Source data
'''
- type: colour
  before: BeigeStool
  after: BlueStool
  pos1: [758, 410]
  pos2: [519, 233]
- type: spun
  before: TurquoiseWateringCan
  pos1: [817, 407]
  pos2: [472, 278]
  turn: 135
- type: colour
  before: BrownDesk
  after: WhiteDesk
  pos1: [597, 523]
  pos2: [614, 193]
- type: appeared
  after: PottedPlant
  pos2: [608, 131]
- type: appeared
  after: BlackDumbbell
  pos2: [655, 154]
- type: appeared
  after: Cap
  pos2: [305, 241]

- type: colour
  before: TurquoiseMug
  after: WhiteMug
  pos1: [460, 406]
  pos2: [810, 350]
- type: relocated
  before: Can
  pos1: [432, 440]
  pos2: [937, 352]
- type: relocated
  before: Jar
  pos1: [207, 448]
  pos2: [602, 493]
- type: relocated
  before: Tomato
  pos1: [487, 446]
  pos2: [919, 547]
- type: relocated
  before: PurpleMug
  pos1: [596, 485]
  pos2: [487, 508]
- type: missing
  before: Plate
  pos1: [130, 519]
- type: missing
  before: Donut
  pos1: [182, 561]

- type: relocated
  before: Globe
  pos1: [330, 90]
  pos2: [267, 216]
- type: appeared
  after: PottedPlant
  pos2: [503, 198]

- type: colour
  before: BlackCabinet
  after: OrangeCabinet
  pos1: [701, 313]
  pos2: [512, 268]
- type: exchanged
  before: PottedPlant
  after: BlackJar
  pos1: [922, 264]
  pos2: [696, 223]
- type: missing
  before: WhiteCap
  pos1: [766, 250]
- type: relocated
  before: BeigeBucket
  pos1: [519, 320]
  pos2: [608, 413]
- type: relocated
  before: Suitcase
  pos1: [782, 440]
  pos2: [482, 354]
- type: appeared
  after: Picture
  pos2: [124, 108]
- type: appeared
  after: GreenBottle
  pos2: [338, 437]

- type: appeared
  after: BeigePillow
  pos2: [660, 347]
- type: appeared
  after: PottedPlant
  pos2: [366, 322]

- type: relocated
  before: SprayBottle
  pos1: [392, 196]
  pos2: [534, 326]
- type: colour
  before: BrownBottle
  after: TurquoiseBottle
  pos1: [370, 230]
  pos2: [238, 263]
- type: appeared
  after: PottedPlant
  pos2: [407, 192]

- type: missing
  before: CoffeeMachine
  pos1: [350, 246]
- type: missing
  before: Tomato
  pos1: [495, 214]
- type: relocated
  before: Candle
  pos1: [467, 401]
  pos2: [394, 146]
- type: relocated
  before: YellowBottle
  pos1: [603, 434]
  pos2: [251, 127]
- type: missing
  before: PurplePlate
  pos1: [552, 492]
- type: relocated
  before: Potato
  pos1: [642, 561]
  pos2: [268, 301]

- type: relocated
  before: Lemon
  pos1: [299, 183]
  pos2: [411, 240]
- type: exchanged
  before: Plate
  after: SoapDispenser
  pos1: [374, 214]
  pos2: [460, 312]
'''
*What to produce*
Print the records above once again, exactly as written.

*Problem solution*
- type: colour
  before: BeigeStool
  after: BlueStool
  pos1: [758, 410]
  pos2: [519, 233]
- type: spun
  before: TurquoiseWateringCan
  pos1: [817, 407]
  pos2: [472, 278]
  turn: 135
- type: colour
  before: BrownDesk
  after: WhiteDesk
  pos1: [597, 523]
  pos2: [614, 193]
- type: appeared
  after: PottedPlant
  pos2: [608, 131]
- type: appeared
  after: BlackDumbbell
  pos2: [655, 154]
- type: appeared
  after: Cap
  pos2: [305, 241]

- type: colour
  before: TurquoiseMug
  after: WhiteMug
  pos1: [460, 406]
  pos2: [810, 350]
- type: relocated
  before: Can
  pos1: [432, 440]
  pos2: [937, 352]
- type: relocated
  before: Jar
  pos1: [207, 448]
  pos2: [602, 493]
- type: relocated
  before: Tomato
  pos1: [487, 446]
  pos2: [919, 547]
- type: relocated
  before: PurpleMug
  pos1: [596, 485]
  pos2: [487, 508]
- type: missing
  before: Plate
  pos1: [130, 519]
- type: missing
  before: Donut
  pos1: [182, 561]

- type: relocated
  before: Globe
  pos1: [330, 90]
  pos2: [267, 216]
- type: appeared
  after: PottedPlant
  pos2: [503, 198]

- type: colour
  before: BlackCabinet
  after: OrangeCabinet
  pos1: [701, 313]
  pos2: [512, 268]
- type: exchanged
  before: PottedPlant
  after: BlackJar
  pos1: [922, 264]
  pos2: [696, 223]
- type: missing
  before: WhiteCap
  pos1: [766, 250]
- type: relocated
  before: BeigeBucket
  pos1: [519, 320]
  pos2: [608, 413]
- type: relocated
  before: Suitcase
  pos1: [782, 440]
  pos2: [482, 354]
- type: appeared
  after: Picture
  pos2: [124, 108]
- type: appeared
  after: GreenBottle
  pos2: [338, 437]

- type: appeared
  after: BeigePillow
  pos2: [660, 347]
- type: appeared
  after: PottedPlant
  pos2: [366, 322]

- type: relocated
  before: SprayBottle
  pos1: [392, 196]
  pos2: [534, 326]
- type: colour
  before: BrownBottle
  after: TurquoiseBottle
  pos1: [370, 230]
  pos2: [238, 263]
- type: appeared
  after: PottedPlant
  pos2: [407, 192]

- type: missing
  before: CoffeeMachine
  pos1: [350, 246]
- type: missing
  before: Tomato
  pos1: [495, 214]
- type: relocated
  before: Candle
  pos1: [467, 401]
  pos2: [394, 146]
- type: relocated
  before: YellowBottle
  pos1: [603, 434]
  pos2: [251, 127]
- type: missing
  before: PurplePlate
  pos1: [552, 492]
- type: relocated
  before: Potato
  pos1: [642, 561]
  pos2: [268, 301]

- type: relocated
  before: Lemon
  pos1: [299, 183]
  pos2: [411, 240]
- type: exchanged
  before: Plate
  after: SoapDispenser
  pos1: [374, 214]
  pos2: [460, 312]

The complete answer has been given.